Here is Dr. Vasserman’s proven process for bonding zirconia to tooth structure:

1. Remove the temporary.

2. Try in the zirconia. Make sure the occlusion is correct and that you can get your floss through the embrasure.

3. Particle abrade the zirconia. Dr. Vasserman uses a chairside unit with 1 PSI and 27 microns aluminum oxide. Keeping the tip about a centimeter or 10 millimeters away, he particle abrades the entire inside of the surface.

Particle abrasion increases micro-mechanical retention by creating tiny little grooves or notches in the zirconia that the MDP and cement bonds to.

4. Clean using ZirClean (optional). “Will I clean, using ZirClean?” asks Dr. Vasserman. “It’s a cleaning agent to remove glycoproteins. Sometimes. But from some of the data that I’ve read, the particle abrasion itself gets rid of those glycoproteins.”

5. Scrub the inside of the restoration with Z-Prime Plus and then set the restoration aside. Z-Prime Plus is an MDP-containing primer. 

“MDP,” Dr. Vasserman asserts, “is the key to bonding these non-retentive zirconia restorations. MDP uses one side where it bonds to the phosphate groups of the zirconia, and on the other side it bonds to the OH groups of the resin cement. It’s the glue that holds it all together. Without MDP, I don’t think it’s going to be possible to bond zirconia to these non-retentive preps.”

6. Make sure you have enough enamel. You need to have enough enamel all the way around, because bonding to dentin is very unpredictable.

7. Particle abrade the tooth. Particle abrading the dentin decreases sensitivity and increase micro-mechanical retention. 

8. Selective etch the enamel only, for 20 seconds.
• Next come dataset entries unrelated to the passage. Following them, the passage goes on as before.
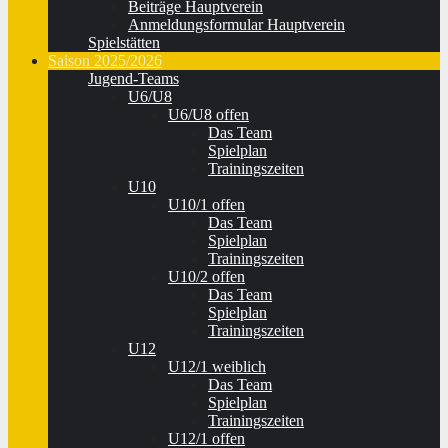
Beiträge Hauptverein
Anmeldungsformular Hauptverein
Spielstätten
Saison 2025/2026
Jugend-Teams
U6/U8
U6/U8 offen
Das Team
Spielplan
Trainingszeiten
U10
U10/1 offen
Das Team
Spielplan
Trainingszeiten
U10/2 offen
Das Team
Spielplan
Trainingszeiten
U12
U12/1 weiblich
Das Team
Spielplan
Trainingszeiten
U12/1 offen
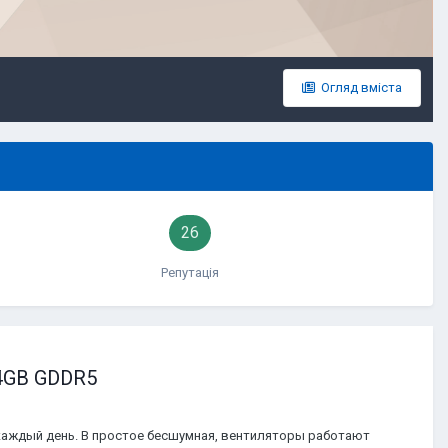
Огляд вміста
26
Репутація
 4GB GDDR5
 каждый день. В простое бесшумная, вентиляторы работают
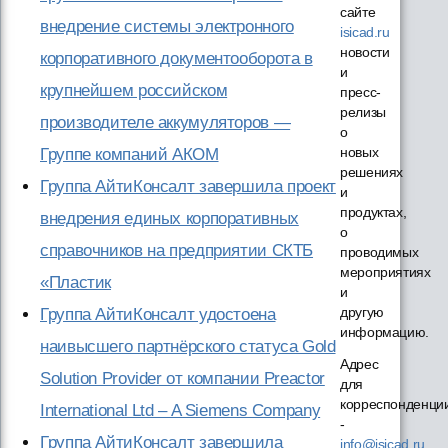
сайте
внедрение системы электронного
isicad.ru
новости
корпоративного документооборота в
и
крупнейшем российском
пресс-
релизы
производителе аккумуляторов —
о
новых
Группе компаний АКОМ
решениях
Группа АйтиКонсалт завершила проект
и
продуктах,
внедрения единых корпоративных
о
справочников на предприятии СКТБ
проводимых
мероприятиях
«Пластик
и
другую
Группа АйтиКонсалт удостоена
информацию.
наивысшего партнёрского статуса Gold
Адрес
Solution Provider от компании Preactor
для
корреспонденци
International Ltd – A Siemens Company
-
Группа АйтиКонсалт завершила
info@isicad.ru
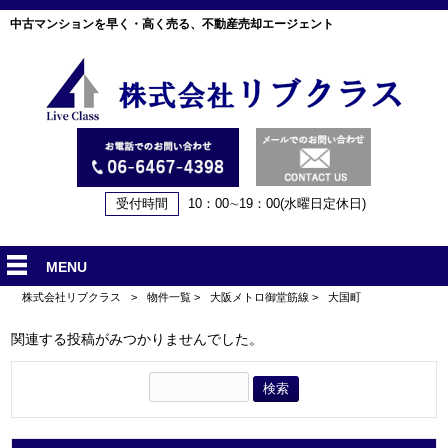
中古マンションを早く・高く売る、不動産売却エージェント
受付時間
10：00∼19：00(水曜日定休日)
MENU
株式会社リブクラス
>
物件一覧
>
大阪メトロ御堂筋線
>
大国町
関連する投稿がみつかりませんでした。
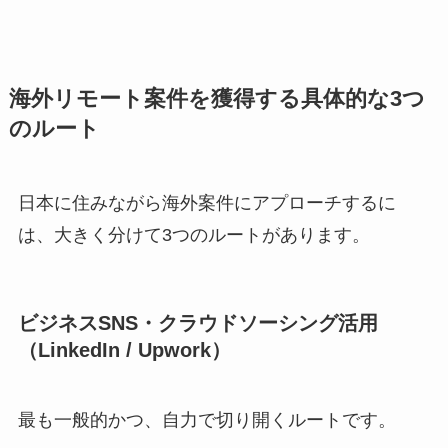
海外リモート案件を獲得する具体的な3つ
のルート
日本に住みながら海外案件にアプローチするに
は、大きく分けて3つのルートがあります。
ビジネスSNS・クラウドソーシング活用
（LinkedIn / Upwork）
最も一般的かつ、自力で切り開くルートです。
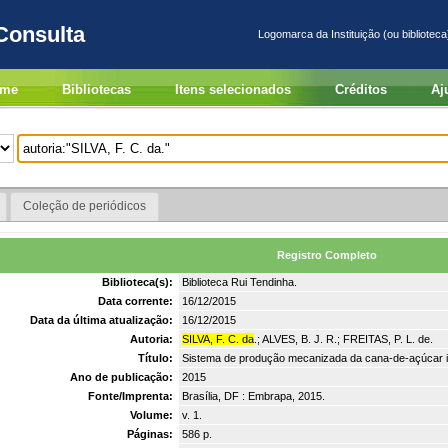
Consulta
Logomarca da Instituição (ou biblioteca
me
Bibliotecas
Itens selecionados
Créditos
Aj
Coleção de periódicos
Registro Completo
Biblioteca(s):
Biblioteca Rui Tendinha.
Data corrente:
16/12/2015
Data da última atualização:
16/12/2015
Autoria:
SILVA, F. C. da
.; ALVES, B. J. R.; FREITAS, P. L. de.
Título:
Sistema de produção mecanizada da cana-de-açúcar in
Ano de publicação:
2015
Fonte/Imprenta:
Brasília, DF : Embrapa, 2015.
Volume:
v. 1.
Páginas:
586 p.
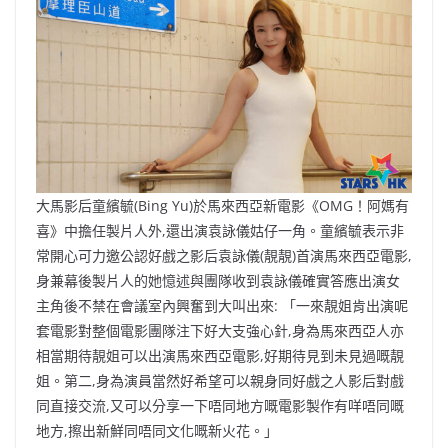
b
ei
A
at
Li
o
b
p
n
o
o
p
k
k
大馬影后童繽毓(Bing Yu)於馬來西亞新電影《OMG！阿媽有
喜》中擔任製片人外,還出演袁詠儀姑仔一角。童繽毓表示非
常開心可力邀公認好戲之影后袁詠儀(靚靚)首演馬來西亞電影,
身兼幕後製片人的她憶述與團隊收到袁詠儀確實答應出演女
主角後不禁在會議室內興奮到大叫出來: 「一來靚姐肯出演呢
套電影對整個電影團隊注下好大支強心針,身為馬來西亞人亦
相當期待靚姐可以出演馬來西亞電影,好期待見到未見過嘅靚
姐。第二,身為演員當然好希望可以親身同好戲之人影后對戲
同直接交流,又可以分享一下唔同地方嘅電影製作有咩唔同嘅
地方,擦出新鮮同唔同文化嘅新火花。」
Then clean and air dry it.

9. Apply two coats of BISCO’s All-Bond Universal. Scrub for 10-15 seconds and air thin it. Then scrub it again for 10-15 seconds, air thin that, and then cure it.

10. Load the restorations. “My go-to these days,” Dr. Vasserman shares, “is Duo-Link Universal™ Adhesive Resin Cement by BISCO. It’s a really predictable cement, easy to clean up.” 

11. Seat the restoration on the tooth. Tack cure it, clean up the cement, floss the contacts and then cure it again. 

12. Complete the process. Finally, dial in the occlusion, and then polish.


“So far,” Dr. Vasserman says, “this has worked very well in my practice. I’ve been doing this for about three or four years now, and the amount of failure where it de-bonds is very low.”


Will Zirconia eventually become the primary material for everything?

In Dr. Vasserman’s opinion, once more long-term data comes out regarding zirconia’s longevity and performance, a lot more dentists will get past their fear of bonding zirconia and turn to this material. Once again, MDP will be the key to success.